Das Foto zeigt ein Mooskissen im Wald. Moose wachsen fast überall auf der Welt. Bei uns findet man sie häufig im Wald.  Foto: Stefanie Paul/dpa
Das Foto zeigt ein Mooskissen im Wald. Moose wachsen fast überall auf der Welt. Bei uns findet man sie häufig im Wald. Foto: Stefanie Paul/dpa

Sie wachsen im Wald, beispielsweise auf alten Baumstümpfen. Aber auch auf Steinen kann man sie entdecken, genauso wie auf Wiesen, im Garten oder in Mauerritzen. Selbst auf manchen Hausdächern fühlen sich Moose wohl.

Manche Menschen nervt das Moos in ihrem Rasen oder auf dem Dach. Sie versuchen häufig, es loszuwerden. Aber: „Wenn Moose irgendwo wachsen, ist das eigentlich ein gutes Zeichen“, sagt Oliver Dürhammer. Er ist Botaniker. Botaniker sind Fachleute, die sich mit der Biologie der Pflanzen beschäftigen. Oliver Dürhammer kennt sich gut mit Moosen aus.

Die kleinen Pflanzen sind für Forscherinnen und Forscher superspannend. Denn sie sind sogenannte Bio-Indikatoren. Das bedeutet: Man kann durch sie erfahren, wie es der Umwelt geht. Sind an einem bestimmten Ort die Moose verschwunden, ist das ein schlechtes Zeichen. Dann stimmt meist irgendetwas nicht. Es könnte zum Beispiel sein, dass zu viele schädliche Stoffe durch die Luft schweben.

„Die meisten Pflanzen haben eine Cuticula. Das ist eine Art Wachsschicht auf den Blättern“, erklärt Oliver Dürhammer. „Sie schützt die Pflanze vor schädlichen Stoffen.
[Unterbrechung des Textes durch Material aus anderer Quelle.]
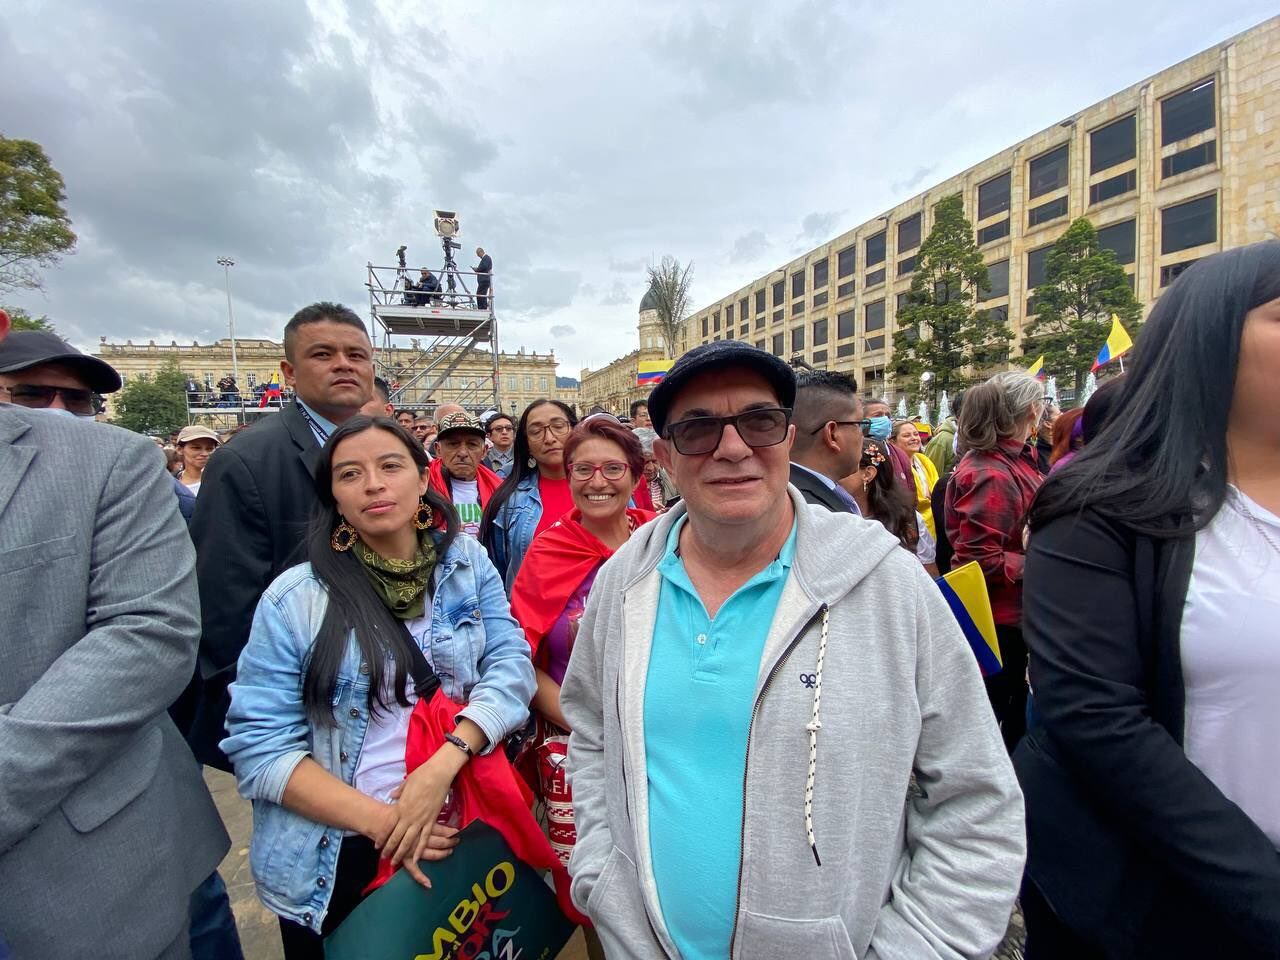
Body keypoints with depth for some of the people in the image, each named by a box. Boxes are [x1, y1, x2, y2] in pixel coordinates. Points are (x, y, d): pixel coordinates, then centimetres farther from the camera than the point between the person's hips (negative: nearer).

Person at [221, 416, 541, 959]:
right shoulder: (293, 598, -10)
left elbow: (511, 665, -10)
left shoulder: (467, 564, -4)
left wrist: (443, 764, -24)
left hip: (459, 834, 2)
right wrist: (381, 820, -19)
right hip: (335, 857, -1)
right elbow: (260, 746, -10)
Moose haben diese Schutzschicht auf ihren Blättchen nicht.“ Sie nehmen daher alles Mögliche auf, was sich in der Luft und im Wasser befindet. Schadstoffe kann man über einen bestimmten Zeitraum im Moos messen.

In Deutschland gibt es über tausend verschiedene Moos-Arten. Sie wachsen hoch auf den Bergen, tief im Wald und selbst an der Küste kann man die Pflanzen entdecken. Die meisten Moos-Arten mögen es kalt und feucht. „Am wohlsten fühlen sie sich bei etwa fünf Grad“, erklärt der Experte. Moose haben wichtige Aufgaben. Sie sind zum Beispiel Lebensraum für allerlei kleine Tierchen. Außerdem können sie eine Menge Wasser aufnehmen. Wie eine Art Schwamm saugen sich manche Moose dabei voll. Und das funktioniert so: Ein Moos-Kissen besteht aus vielen kleinen, einzelnen Pflanzen. Sie stehen ganz dicht beieinander und sind zudem kreuz und quer ineinander verwachsen. So bilden sie ein dichtes Netz, mit dem sie das Wasser auffangen können.

Diese Moos-Wasserspeicher sind praktisch, zum Beispiel im Wald. Die Pflanzen geben das Wasser langsam an den Boden ab. So schützen sie den Wald bei viel Regen vor Überschwemmungen und können auch in trockenen Zeiten helfen.